*Selected excerpt:*
Forum shopping (i.e. where businesses pick and choose the most privacy-friendly EU state to set up shop) has always been a somewhat unique side effect of EU data privacy law. Then last year saw the Google Spain case where the European Court of Justice said that if a global organisation has a sales and marketing office in an EU country, it must follow the laws of that particular country. Now we have a regulator in Germany applying the Google Spain principle to another tech giant: Facebook.
You may have seen in the press recently that Facebook has a “real name policy”. In fact, it changes users’ fake user names to real ones or blocks them. The Hamburg Data Protection Authority (DPA) has taken issue with this. It says that Facebook is violating an individual’s rights to “informational self-determination” under the German Telemedia Act. Facebook maintains that since its EU headquarters are in Ireland, it is subject to Irish, not German (or any other EU), data protection law. The Hamburg DPA has decided to fight this. It cited Google Spain and argued that because Facebook is economically active in Hamburg (i.e. has an office there), it has to abide by German law. In the DPA’s words: “Facebook cannot again argue that only Irish data protection law would be applicable. Anyone who stands on our pitch also has to play our game”.

*Record list:*
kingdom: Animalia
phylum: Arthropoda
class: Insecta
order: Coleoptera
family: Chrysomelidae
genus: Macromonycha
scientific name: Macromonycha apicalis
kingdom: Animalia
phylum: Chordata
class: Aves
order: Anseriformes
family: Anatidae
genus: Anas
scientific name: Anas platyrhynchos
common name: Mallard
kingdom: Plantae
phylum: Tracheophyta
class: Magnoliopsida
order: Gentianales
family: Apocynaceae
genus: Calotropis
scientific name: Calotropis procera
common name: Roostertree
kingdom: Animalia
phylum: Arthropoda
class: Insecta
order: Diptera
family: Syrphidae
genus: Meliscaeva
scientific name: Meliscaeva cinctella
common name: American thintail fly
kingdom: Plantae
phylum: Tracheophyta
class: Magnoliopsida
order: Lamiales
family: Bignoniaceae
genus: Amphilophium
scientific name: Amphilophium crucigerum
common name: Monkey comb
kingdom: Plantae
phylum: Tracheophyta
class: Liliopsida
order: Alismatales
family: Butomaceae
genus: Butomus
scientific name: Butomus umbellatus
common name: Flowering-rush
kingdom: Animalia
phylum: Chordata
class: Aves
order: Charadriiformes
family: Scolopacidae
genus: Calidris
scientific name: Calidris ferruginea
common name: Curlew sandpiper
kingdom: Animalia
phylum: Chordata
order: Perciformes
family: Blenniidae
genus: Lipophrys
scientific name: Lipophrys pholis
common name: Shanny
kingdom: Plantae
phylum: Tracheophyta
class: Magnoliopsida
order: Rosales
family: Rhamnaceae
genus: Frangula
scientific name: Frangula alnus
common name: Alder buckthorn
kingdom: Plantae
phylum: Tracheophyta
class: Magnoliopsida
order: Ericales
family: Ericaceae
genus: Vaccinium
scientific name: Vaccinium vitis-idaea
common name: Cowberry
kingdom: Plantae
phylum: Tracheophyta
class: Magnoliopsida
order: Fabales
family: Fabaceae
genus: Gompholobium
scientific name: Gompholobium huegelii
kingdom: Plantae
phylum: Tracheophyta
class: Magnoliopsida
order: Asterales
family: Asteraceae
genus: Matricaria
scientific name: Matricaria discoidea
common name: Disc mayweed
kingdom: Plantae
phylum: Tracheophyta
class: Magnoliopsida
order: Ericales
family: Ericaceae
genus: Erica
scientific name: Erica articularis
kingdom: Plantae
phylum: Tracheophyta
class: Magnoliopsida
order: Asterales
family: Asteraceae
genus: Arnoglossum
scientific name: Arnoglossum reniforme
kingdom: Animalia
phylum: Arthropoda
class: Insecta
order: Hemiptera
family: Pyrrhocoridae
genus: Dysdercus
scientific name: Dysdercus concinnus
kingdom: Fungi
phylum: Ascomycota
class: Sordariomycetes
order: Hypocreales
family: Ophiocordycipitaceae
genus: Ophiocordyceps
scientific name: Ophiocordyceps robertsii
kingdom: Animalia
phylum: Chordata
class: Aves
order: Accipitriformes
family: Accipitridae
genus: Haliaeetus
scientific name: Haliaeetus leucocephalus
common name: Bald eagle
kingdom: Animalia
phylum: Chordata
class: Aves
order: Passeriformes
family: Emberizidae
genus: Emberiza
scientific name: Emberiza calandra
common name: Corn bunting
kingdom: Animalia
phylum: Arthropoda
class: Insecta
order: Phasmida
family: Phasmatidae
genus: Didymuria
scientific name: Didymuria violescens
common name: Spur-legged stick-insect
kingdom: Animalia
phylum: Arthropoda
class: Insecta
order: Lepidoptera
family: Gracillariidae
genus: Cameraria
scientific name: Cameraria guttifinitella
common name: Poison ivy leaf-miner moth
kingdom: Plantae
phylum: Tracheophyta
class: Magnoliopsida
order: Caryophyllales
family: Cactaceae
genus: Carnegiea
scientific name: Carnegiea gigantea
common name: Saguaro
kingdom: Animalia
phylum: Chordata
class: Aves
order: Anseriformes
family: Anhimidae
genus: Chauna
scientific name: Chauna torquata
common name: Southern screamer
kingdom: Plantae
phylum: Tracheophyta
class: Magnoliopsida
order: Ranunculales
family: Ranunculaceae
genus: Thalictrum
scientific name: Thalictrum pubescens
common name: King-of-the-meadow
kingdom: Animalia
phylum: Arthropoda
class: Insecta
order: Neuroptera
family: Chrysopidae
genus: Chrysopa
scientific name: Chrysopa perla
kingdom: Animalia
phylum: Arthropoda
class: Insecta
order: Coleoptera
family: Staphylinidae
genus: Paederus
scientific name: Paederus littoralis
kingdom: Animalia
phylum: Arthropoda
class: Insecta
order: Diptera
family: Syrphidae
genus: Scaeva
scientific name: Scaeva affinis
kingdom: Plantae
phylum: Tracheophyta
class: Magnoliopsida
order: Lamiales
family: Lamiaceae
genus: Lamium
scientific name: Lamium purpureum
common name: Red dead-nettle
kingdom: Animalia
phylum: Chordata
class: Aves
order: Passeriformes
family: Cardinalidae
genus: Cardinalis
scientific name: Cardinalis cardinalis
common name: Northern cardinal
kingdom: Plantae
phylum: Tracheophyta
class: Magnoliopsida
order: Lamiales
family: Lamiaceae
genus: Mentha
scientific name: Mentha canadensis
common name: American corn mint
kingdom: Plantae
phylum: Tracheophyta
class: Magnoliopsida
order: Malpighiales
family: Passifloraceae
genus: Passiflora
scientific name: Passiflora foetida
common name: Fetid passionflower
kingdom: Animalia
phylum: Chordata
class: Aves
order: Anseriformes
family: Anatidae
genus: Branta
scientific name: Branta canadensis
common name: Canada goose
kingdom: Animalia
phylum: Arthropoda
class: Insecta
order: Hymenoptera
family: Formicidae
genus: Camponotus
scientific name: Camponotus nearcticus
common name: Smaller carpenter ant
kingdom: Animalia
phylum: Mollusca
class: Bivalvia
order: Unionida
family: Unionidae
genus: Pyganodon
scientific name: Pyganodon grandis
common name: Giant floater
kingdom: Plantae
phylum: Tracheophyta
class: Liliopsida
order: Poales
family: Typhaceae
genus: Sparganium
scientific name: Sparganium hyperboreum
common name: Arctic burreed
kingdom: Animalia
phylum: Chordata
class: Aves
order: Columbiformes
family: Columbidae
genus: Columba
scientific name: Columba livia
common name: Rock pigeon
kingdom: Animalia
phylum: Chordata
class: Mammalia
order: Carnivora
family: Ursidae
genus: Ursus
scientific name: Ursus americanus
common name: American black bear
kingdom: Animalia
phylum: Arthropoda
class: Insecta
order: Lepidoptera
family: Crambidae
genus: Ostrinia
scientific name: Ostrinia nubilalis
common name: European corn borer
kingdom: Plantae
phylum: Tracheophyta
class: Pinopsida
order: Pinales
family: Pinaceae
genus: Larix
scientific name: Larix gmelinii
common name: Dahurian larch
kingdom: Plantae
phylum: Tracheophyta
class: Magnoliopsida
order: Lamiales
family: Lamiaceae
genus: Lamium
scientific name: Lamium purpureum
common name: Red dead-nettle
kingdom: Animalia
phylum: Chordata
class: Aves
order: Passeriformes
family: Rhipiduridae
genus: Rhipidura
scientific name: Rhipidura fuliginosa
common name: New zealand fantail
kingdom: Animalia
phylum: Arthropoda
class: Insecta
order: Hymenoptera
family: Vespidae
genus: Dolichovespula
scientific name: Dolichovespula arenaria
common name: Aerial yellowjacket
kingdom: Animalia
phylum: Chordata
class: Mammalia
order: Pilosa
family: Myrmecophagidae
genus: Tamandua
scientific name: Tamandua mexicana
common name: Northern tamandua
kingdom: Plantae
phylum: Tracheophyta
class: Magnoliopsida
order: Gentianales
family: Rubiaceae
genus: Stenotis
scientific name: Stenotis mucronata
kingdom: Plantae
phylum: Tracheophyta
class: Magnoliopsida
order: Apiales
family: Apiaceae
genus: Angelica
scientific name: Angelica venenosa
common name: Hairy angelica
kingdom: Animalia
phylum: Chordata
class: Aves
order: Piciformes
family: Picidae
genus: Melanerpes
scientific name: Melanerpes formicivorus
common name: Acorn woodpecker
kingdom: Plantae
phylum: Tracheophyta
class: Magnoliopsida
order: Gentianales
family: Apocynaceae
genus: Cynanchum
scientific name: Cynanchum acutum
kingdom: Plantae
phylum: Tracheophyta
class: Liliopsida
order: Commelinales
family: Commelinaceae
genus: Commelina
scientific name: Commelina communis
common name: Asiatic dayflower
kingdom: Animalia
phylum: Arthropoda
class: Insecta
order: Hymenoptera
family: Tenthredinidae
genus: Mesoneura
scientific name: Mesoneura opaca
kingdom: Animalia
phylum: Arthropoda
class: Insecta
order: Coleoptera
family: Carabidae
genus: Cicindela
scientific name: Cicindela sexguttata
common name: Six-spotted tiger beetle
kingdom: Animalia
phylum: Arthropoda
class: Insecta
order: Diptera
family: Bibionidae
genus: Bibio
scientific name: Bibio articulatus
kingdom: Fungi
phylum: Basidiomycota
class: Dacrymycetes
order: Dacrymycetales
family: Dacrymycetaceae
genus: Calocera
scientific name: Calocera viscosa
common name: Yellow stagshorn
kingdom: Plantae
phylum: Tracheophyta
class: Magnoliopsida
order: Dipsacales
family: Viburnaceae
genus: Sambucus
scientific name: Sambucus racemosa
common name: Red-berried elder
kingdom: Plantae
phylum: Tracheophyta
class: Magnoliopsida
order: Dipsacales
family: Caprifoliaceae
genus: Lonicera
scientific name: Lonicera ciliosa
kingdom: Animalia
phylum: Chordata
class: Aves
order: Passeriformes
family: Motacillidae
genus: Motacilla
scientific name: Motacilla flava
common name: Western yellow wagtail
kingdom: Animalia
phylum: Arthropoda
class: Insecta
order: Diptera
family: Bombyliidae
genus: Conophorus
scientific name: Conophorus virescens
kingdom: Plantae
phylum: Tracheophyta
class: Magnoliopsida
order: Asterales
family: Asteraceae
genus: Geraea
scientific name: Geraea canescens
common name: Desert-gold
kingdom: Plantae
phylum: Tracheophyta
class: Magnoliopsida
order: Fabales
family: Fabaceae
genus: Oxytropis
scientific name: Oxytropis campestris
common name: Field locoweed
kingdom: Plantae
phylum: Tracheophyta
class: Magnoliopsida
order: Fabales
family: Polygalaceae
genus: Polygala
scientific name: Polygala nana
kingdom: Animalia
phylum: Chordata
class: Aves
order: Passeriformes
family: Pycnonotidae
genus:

*Requests:*
A. Please transcribe the Facebook privacy article above between "Forum shopping (i.e." and "tech giant: Facebook.", inclusive.
B. Answer these questions from the Facebook privacy article above:
(i) Which court decided the Google Spain case?
(ii) In which country does Facebook have its EU headquarters?
(iii) Under which German law does the Hamburg DPA say Facebook violates individuals' rights?

*Solutions below:*
A.
Forum shopping (i.e. where businesses pick and choose the most privacy-friendly EU state to set up shop) has always been a somewhat unique side effect of EU data privacy law. Then last year saw the Google Spain case where the European Court of Justice said that if a global organisation has a sales and marketing office in an EU country, it must follow the laws of that particular country. Now we have a regulator in Germany applying the Google Spain principle to another tech giant: Facebook.

B.
(i) The European Court of Justice
(ii) Ireland
(iii) The German Telemedia Act